What is Fluoride?
Fluoride is a highly toxic substance. Consider, for example, the poison warning that the FDA now requires on all fluoride toothpastes sold in the U.S. or the tens of millions of people throughout China and India who now suffer serious crippling bone diseases from drinking water with elevated levels of fluoride.
In terms of acute toxicity (i.e., the dose that can cause immediate toxic consequences), fluoride is more toxic than lead, but slightly less toxic than arsenic. This is why fluoride has long been used in rodenticides and pesticides to kill pests like rats and insects. It is also why accidents involving over-ingestion of fluoridated dental products-including fluoride gels, fluoride supplements, and fluoridated water-can cause serious poisoning incidents, including death.
The debate today, however, is not about fluoride's acute toxicity, but its chronic toxicity (i.e., the dose of fluoride that if regularly consumed over an extended period of time can cause adverse effects).
Although fluoride advocates have claimed for years that the safety of fluoride in dentistry is exhaustively documented and "beyond debate," the Chairman of the National Research Council's (NRC) comprehensive fluoride review, Dr. John Doull, recently stated that: "when we looked at the studies that have been done, we found that many of these questions are unsettled and we have much less information than we should, considering how long this [fluoridation] has been going on. I think that's why fluoridation is still being challenged so many years after it began."
In this section of the website, we provide overviews of the scientific and medical research that implicates fluoride exposure as a cause or contributor to various chronic health ailments. In 2001, the union of scientists at the Environmental Protection Agency's Headquarters Office in Washington D.C. stated: "we hold that water fluoridation is an unreasonable risk."
The research in this section helps to demonstrate why EPA's union of scientists concluded that fluoridation is an unreasonable risk, and why a growing number of health professionals do as well.

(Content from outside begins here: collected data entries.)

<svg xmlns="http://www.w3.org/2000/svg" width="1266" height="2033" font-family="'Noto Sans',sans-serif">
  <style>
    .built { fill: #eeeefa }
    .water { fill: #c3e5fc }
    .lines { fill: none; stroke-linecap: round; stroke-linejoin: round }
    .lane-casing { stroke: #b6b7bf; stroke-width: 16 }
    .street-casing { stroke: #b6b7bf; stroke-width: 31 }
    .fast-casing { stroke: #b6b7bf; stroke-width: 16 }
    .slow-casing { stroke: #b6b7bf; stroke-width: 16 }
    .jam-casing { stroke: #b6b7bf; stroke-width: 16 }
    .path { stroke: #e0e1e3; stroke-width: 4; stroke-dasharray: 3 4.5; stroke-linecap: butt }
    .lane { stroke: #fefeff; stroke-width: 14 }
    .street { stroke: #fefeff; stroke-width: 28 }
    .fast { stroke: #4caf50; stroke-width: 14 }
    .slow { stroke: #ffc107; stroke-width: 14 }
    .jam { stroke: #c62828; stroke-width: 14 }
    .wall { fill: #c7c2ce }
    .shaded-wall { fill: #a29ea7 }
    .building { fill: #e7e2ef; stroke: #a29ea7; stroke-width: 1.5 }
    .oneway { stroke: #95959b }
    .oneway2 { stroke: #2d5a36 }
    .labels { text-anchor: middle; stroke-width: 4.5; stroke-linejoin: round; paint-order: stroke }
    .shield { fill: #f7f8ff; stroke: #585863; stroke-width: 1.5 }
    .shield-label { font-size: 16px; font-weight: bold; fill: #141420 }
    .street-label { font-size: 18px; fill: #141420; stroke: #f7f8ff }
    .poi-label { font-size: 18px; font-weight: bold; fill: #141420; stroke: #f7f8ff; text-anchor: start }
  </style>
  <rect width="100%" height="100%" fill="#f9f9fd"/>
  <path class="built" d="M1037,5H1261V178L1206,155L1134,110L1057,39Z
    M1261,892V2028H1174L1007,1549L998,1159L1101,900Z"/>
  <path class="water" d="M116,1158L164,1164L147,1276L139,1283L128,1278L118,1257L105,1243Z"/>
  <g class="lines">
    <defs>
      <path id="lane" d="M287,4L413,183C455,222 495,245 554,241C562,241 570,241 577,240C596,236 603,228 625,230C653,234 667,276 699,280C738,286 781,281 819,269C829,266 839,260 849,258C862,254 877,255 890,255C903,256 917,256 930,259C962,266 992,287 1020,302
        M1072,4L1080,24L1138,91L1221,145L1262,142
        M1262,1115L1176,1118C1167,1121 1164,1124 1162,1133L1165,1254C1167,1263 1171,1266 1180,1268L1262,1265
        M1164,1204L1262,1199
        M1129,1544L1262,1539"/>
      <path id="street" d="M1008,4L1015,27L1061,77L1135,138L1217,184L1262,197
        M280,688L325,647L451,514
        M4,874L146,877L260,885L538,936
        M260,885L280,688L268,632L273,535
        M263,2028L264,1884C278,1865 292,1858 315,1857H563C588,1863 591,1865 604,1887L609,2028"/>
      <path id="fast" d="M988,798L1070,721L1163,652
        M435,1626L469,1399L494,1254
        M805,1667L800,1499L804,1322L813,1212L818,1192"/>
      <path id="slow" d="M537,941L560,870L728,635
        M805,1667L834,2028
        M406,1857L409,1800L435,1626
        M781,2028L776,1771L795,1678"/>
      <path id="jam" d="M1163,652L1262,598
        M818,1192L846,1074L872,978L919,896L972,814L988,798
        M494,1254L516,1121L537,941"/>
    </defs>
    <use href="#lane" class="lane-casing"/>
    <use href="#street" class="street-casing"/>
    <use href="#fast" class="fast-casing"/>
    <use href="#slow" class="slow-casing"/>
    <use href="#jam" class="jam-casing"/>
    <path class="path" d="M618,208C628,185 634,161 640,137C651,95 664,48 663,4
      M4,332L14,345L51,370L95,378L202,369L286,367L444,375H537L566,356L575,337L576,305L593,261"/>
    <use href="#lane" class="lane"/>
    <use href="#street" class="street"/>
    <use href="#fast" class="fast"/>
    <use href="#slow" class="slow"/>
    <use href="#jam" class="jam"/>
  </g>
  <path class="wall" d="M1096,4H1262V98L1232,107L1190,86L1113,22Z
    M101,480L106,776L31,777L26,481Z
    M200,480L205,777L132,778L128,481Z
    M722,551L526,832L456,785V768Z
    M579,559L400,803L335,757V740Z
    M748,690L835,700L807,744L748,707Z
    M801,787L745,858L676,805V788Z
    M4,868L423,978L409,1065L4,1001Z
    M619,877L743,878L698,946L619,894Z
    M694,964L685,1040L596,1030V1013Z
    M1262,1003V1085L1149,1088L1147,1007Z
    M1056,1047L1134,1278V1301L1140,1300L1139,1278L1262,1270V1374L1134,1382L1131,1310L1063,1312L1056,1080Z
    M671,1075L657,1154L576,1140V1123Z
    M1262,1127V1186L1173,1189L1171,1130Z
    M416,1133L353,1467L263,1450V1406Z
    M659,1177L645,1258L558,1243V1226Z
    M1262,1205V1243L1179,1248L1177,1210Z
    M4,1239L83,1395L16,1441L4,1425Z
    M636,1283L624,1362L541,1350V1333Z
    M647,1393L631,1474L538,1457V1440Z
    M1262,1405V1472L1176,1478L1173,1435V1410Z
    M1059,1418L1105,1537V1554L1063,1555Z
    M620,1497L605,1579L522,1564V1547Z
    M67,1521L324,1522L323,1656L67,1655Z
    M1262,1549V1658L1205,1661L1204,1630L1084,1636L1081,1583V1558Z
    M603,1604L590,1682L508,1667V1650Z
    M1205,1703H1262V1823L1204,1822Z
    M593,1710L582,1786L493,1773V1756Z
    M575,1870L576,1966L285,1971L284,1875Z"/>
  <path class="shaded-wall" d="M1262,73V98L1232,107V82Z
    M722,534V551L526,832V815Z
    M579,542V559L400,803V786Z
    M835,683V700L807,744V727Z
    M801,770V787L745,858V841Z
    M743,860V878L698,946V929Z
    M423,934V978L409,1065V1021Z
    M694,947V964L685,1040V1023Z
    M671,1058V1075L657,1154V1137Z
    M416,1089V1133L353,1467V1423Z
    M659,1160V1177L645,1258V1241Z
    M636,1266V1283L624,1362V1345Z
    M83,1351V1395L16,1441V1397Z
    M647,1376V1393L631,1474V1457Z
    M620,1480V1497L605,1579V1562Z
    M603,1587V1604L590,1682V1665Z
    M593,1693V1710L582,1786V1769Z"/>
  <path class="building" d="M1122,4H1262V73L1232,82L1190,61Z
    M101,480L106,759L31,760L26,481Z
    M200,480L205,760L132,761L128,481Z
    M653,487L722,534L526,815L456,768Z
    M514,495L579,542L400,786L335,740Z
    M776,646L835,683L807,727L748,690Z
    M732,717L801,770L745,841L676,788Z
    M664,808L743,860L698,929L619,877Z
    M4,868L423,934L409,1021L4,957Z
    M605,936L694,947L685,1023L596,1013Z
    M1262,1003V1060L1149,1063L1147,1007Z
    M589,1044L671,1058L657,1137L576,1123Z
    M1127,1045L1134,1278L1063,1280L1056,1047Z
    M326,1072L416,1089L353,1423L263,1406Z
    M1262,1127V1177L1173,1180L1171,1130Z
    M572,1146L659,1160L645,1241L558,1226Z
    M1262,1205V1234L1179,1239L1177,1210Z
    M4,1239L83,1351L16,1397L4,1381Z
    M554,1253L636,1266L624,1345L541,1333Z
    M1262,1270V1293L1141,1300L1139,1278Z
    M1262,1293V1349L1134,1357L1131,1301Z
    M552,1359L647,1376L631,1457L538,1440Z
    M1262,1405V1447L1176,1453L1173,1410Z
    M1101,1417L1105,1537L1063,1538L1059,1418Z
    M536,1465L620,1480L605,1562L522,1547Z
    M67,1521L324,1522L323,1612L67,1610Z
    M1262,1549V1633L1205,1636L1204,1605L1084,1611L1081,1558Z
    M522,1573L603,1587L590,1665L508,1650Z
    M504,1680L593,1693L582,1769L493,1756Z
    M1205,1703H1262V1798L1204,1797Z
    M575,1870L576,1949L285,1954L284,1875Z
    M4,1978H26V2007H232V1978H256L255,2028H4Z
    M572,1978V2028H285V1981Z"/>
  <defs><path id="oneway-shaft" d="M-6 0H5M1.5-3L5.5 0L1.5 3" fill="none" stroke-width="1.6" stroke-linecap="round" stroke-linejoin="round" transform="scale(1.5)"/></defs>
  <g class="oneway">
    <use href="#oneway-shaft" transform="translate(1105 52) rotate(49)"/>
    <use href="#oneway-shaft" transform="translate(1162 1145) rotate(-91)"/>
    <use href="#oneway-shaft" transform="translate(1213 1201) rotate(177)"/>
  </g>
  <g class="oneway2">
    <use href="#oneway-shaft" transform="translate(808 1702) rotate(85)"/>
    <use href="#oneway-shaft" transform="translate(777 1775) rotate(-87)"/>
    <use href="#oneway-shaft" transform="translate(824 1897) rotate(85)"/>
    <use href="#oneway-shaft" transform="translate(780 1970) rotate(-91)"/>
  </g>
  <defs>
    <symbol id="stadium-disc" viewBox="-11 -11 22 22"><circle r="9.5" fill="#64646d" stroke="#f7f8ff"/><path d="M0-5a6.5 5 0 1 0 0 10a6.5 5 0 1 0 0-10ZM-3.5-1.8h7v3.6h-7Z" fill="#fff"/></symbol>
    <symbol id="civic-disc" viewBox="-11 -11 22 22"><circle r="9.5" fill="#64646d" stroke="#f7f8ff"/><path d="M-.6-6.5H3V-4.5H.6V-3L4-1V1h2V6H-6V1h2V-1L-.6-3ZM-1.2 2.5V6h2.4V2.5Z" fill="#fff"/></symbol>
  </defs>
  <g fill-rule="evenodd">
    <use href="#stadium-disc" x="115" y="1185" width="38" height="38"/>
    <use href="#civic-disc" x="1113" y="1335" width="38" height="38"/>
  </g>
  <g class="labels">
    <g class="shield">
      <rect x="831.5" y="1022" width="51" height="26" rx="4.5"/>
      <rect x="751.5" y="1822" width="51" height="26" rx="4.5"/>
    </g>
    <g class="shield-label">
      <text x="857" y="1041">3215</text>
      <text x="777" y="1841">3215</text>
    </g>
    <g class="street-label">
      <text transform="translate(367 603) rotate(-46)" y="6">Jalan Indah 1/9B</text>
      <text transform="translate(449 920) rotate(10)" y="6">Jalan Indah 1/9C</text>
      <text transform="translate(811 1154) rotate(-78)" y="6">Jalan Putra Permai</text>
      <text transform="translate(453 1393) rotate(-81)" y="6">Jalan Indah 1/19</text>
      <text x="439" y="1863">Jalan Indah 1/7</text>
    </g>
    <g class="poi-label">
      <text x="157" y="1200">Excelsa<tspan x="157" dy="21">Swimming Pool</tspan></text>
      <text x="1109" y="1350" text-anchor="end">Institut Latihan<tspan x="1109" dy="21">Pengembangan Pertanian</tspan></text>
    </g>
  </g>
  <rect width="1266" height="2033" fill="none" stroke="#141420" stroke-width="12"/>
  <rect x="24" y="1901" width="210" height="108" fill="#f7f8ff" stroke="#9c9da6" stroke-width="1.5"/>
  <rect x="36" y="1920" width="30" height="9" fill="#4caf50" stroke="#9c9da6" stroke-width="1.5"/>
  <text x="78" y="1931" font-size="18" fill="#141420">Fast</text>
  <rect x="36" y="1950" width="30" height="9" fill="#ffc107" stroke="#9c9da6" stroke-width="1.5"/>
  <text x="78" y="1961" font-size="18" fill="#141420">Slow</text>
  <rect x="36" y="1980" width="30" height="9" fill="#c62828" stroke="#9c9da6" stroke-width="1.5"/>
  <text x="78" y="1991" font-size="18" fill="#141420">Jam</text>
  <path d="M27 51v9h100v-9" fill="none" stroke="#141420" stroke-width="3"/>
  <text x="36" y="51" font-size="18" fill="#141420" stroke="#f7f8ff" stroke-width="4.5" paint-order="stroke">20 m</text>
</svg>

A discussion about the specific health risks (e.g., risks to the brain and thyroid) can be accessed by clicking on the links at the top of this page. The following are reasons why we believe current fluoride policies in the U.S. are unsafe:
- Current safety standards only protect against the most obvious forms of harm: Current safety standards for fluoride are based on the premise that severe dental fluorosis and crippling skeletal fluorosis are the first adverse effects that fluoride can have on the body. These effects represent the crudest, most obvious harm caused by fluoride. In the words of American University chemistry professor, Dr. William Hirzy, it would be a "biological miracle" if fluoride did not cause other harm prior to producing these end-stage forms of toxicity. Research already shows, in fact, that fluoride can cause arthritic symptoms and bone fracture well before the onset of crippling fluorosis, and can affect many other tissues besides bone and teeth, including the brain and thyroid gland.
- The current "safe" daily dose for fluoride fails to withstand scrutiny: The Institute of Medicine (IOM) states that anyone over 8 years of age -- irrespective of their health condition -- can safely ingest 10 milligrams of fluoride each day for their entire life without developing symptomatic bone damage. Ten milligrams, however, is the same dose that the IOM concedes can cause clinical signs of skeletal fluorosis within just 10 to 20 years of exposure. People with clinical signs of fluorosis can suffer significant symptoms, including chronic joint pain and overt osteoarthritis. The IOM's safety standard instills little confidence in the medical understanding that currently underlies fluoride policies in the U.S.
- Some people are particularly susceptible to fluoride toxicity: It is well known that individual susceptibility to fluoride varies greatly across the population, and yet, the National Research Council has recently found that breathtakingly large gaps still exist in the safety literature on the effects these populations may be experiencing as a result of current fluoride exposures. The bewildering degree of uncertainties identified by the NRC stands in stark contrast to the IOM's conclusion that 10 mg/day is so definitively safe that no "uncertainty factor" needs to be applied to protect vulnerable members of the population.
- The margin between the toxic and therapeutic dose is very narrow: The NRC concluded that the allegedly "safe" upper limit of fluoride in water (4 mg/l) is toxic to human health. While the NRC did not determine the safe level, their conclusion means that the safe level is less than 4 times the level added to water (0.7-1.2 mg/l) in community fluoridation programs. This is far too slim a margin to protect vulnerable members of the population, including those who consume high amounts of water.